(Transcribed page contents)
* * *

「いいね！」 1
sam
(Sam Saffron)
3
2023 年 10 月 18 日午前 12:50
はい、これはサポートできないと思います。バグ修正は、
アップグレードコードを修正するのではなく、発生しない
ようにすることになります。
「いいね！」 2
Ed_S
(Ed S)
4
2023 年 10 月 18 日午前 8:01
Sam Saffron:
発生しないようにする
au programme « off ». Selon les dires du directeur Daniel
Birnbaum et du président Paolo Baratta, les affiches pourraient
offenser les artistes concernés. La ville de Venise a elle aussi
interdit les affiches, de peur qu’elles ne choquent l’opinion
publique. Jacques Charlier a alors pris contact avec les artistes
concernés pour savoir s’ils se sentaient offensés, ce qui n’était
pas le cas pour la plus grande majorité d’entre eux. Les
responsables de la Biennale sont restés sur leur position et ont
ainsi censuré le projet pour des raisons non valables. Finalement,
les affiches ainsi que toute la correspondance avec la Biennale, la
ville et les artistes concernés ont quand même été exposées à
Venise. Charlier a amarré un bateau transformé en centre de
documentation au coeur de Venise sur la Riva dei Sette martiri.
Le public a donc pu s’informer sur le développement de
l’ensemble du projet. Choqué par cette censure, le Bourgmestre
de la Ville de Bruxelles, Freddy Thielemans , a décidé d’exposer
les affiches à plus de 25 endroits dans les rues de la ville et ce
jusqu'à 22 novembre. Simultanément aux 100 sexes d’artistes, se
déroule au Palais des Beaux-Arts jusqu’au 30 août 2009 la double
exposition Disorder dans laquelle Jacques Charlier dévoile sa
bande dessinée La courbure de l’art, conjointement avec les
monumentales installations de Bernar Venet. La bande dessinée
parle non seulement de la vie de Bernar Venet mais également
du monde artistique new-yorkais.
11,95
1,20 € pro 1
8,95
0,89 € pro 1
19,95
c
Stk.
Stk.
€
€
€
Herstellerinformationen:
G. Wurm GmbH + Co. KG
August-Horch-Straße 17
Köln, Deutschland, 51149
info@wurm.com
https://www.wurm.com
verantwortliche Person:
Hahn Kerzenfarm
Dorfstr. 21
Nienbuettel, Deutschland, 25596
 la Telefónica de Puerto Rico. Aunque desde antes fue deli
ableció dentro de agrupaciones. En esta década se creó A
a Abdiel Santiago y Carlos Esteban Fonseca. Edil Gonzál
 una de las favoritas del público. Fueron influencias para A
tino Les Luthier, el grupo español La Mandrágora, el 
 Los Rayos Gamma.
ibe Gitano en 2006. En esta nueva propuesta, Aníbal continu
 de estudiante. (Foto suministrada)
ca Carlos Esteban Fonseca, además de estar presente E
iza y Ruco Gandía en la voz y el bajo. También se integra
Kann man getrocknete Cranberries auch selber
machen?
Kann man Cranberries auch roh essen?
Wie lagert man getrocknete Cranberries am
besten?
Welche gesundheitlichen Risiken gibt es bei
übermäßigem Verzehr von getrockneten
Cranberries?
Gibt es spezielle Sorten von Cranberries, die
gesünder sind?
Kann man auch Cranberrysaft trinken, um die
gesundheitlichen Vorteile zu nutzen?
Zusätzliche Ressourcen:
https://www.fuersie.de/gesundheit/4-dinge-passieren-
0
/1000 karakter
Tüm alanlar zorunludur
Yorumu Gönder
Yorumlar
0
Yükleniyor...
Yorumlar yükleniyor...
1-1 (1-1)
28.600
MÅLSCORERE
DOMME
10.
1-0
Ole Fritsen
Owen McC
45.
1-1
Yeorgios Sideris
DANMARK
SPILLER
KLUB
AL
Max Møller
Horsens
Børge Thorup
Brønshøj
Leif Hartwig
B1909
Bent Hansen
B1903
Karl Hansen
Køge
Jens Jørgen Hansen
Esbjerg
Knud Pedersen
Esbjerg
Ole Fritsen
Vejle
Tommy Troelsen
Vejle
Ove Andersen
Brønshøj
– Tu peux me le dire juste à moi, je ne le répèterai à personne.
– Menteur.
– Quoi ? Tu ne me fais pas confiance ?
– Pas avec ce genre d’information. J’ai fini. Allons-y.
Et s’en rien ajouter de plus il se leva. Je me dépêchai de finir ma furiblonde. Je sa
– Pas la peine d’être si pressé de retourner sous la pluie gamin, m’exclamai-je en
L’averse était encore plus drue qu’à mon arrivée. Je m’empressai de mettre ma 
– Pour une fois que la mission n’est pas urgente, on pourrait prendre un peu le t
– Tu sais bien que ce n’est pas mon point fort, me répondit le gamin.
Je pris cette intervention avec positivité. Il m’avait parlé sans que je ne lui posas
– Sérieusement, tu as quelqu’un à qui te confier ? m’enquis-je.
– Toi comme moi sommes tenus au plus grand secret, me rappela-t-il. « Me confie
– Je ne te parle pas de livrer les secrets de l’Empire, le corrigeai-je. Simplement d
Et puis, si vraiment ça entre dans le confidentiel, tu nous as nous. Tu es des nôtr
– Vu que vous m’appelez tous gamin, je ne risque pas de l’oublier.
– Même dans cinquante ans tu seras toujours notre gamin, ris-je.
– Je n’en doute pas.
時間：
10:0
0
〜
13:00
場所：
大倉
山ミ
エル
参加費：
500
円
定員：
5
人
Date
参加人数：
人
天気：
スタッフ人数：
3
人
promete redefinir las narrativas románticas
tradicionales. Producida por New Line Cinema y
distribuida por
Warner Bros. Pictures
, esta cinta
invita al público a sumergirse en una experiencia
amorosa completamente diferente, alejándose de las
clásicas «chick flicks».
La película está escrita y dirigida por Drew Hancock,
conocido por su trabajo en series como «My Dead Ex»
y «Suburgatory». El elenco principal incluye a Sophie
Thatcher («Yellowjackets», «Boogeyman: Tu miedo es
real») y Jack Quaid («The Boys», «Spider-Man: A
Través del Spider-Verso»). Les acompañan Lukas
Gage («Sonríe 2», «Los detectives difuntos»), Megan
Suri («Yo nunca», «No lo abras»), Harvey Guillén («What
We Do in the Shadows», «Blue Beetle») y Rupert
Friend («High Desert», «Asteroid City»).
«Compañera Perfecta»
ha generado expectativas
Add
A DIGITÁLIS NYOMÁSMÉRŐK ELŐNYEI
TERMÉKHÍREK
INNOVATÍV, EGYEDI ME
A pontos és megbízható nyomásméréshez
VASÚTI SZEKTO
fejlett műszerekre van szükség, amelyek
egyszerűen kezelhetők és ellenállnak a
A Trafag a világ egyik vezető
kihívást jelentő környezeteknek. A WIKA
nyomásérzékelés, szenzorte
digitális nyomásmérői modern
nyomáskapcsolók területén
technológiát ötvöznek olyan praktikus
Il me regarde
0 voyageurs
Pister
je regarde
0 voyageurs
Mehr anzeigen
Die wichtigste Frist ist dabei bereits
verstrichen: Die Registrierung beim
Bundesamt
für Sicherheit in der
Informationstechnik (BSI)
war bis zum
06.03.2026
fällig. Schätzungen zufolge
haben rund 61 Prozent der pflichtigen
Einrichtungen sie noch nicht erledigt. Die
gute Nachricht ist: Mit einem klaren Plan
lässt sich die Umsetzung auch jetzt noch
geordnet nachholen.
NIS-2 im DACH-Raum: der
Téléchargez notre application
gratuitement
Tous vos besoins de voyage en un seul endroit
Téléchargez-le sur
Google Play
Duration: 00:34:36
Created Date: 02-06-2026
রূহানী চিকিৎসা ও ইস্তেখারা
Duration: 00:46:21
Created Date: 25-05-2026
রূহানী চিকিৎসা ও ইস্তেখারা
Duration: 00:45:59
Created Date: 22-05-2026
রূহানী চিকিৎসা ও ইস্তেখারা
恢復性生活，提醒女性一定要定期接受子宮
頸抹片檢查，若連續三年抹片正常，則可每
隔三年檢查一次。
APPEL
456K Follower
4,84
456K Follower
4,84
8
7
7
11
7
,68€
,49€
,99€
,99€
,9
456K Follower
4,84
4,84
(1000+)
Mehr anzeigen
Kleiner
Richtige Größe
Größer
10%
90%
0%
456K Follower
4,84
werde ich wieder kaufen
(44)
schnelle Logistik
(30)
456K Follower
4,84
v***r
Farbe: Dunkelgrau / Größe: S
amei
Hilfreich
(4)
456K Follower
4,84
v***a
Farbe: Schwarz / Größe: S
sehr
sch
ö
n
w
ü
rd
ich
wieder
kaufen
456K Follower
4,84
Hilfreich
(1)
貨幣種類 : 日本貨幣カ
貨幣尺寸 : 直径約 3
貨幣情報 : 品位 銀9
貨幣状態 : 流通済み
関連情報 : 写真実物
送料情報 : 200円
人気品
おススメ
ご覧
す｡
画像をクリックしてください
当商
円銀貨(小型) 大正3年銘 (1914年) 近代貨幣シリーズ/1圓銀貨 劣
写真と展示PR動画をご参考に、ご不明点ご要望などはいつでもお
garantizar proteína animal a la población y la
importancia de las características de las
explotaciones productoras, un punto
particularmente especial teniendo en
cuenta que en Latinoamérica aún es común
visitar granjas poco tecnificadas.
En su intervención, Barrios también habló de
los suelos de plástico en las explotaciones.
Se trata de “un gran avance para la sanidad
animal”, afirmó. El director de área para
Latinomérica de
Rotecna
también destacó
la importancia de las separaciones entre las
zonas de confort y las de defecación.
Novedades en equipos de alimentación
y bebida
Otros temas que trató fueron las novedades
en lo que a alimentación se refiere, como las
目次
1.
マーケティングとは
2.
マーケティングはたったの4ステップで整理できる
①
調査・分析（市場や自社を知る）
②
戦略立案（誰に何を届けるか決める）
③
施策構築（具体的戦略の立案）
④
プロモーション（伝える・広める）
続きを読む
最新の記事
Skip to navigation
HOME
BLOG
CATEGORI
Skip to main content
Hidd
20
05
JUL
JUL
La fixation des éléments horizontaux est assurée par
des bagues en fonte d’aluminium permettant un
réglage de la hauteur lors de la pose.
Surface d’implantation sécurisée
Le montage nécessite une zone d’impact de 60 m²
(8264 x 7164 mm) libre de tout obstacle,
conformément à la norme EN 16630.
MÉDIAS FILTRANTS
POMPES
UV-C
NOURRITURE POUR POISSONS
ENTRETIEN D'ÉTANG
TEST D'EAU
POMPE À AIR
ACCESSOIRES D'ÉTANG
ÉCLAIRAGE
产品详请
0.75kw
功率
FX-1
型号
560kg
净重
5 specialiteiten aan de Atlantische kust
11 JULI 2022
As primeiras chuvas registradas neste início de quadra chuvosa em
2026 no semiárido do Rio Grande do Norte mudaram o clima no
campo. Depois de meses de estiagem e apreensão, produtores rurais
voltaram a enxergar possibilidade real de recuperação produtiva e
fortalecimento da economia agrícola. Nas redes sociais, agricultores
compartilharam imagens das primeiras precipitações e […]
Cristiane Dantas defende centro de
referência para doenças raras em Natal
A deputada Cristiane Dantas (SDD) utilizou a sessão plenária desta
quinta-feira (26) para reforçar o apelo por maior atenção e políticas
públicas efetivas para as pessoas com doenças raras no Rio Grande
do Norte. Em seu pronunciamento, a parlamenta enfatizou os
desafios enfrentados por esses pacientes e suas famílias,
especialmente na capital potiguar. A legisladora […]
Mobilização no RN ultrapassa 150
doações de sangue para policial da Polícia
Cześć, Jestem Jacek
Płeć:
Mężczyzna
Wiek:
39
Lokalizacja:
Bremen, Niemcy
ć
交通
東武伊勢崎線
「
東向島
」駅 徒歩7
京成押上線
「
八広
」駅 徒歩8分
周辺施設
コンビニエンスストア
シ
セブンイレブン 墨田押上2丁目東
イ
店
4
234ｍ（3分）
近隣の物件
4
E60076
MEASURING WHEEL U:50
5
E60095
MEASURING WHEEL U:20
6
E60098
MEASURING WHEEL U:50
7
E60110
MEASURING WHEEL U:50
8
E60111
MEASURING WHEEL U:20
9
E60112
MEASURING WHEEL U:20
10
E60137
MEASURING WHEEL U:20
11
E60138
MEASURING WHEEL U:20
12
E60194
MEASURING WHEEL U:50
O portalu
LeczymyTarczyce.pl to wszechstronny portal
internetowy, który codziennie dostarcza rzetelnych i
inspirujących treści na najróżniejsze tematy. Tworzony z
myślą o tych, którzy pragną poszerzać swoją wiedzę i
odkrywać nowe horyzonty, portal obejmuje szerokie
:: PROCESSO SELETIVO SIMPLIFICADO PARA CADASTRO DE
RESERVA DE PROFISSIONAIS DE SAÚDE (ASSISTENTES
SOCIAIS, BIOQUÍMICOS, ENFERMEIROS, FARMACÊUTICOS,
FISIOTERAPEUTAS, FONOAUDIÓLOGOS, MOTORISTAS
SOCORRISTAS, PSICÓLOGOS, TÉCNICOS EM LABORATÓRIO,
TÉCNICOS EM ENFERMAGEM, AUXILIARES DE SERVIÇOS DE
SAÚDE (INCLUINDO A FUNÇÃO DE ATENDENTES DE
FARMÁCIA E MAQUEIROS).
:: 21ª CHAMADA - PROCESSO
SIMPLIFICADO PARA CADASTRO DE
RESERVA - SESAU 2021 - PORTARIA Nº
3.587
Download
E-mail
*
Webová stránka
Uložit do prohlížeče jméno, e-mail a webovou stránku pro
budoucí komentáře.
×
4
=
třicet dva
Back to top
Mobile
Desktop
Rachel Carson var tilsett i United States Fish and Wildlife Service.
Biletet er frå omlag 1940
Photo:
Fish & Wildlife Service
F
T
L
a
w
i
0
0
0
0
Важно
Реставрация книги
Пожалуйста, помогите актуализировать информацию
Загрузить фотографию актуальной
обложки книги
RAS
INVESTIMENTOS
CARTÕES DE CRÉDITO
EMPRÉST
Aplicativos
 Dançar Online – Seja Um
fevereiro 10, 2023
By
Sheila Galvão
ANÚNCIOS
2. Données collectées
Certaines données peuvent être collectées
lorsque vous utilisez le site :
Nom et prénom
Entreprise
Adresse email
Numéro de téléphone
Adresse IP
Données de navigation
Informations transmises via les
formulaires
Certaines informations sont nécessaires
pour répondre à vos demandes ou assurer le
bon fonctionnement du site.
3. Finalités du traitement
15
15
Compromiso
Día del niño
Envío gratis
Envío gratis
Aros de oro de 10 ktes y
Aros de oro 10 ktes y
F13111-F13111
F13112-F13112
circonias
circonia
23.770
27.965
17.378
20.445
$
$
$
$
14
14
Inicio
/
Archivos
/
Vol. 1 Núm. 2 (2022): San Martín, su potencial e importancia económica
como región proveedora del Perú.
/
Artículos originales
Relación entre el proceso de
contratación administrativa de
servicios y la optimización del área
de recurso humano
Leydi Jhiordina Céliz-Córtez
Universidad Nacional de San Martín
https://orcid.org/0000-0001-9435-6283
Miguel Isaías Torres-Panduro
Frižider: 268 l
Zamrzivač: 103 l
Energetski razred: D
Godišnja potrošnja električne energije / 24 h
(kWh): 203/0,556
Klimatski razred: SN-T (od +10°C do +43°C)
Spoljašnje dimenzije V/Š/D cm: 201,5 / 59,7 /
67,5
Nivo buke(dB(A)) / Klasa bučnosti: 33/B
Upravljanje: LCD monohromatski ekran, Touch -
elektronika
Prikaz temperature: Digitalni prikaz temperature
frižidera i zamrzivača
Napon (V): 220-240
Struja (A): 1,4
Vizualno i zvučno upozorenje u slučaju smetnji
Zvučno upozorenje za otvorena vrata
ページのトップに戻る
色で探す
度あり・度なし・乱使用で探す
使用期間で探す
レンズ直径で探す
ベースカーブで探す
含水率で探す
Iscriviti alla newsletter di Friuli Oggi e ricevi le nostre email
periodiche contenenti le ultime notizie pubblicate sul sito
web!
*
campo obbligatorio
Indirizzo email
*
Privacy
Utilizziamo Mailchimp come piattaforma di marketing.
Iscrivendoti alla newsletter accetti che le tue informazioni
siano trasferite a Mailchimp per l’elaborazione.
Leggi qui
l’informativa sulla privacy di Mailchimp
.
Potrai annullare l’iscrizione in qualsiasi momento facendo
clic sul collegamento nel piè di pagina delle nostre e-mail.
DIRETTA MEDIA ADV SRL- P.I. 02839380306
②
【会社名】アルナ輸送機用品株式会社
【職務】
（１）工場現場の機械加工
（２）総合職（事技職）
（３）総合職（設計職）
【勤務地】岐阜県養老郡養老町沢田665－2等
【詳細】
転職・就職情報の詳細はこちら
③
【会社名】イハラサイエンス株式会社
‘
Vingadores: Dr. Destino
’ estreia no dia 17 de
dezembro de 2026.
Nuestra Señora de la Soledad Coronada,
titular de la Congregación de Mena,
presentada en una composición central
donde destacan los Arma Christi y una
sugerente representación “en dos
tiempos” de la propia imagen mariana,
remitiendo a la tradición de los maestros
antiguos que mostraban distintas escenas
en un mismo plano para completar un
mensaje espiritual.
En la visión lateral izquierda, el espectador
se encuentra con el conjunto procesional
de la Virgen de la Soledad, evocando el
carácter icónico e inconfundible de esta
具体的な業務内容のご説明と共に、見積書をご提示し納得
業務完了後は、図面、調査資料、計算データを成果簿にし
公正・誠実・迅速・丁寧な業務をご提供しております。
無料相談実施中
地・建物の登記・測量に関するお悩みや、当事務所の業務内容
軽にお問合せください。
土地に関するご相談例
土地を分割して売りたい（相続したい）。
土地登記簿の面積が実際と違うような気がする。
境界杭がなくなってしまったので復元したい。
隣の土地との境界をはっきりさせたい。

* * *

[TASK] Tally the lines in the listing above that contain the string "Venet". Reply with the number alone.

[ANSWER TO THE EXERCISE] 2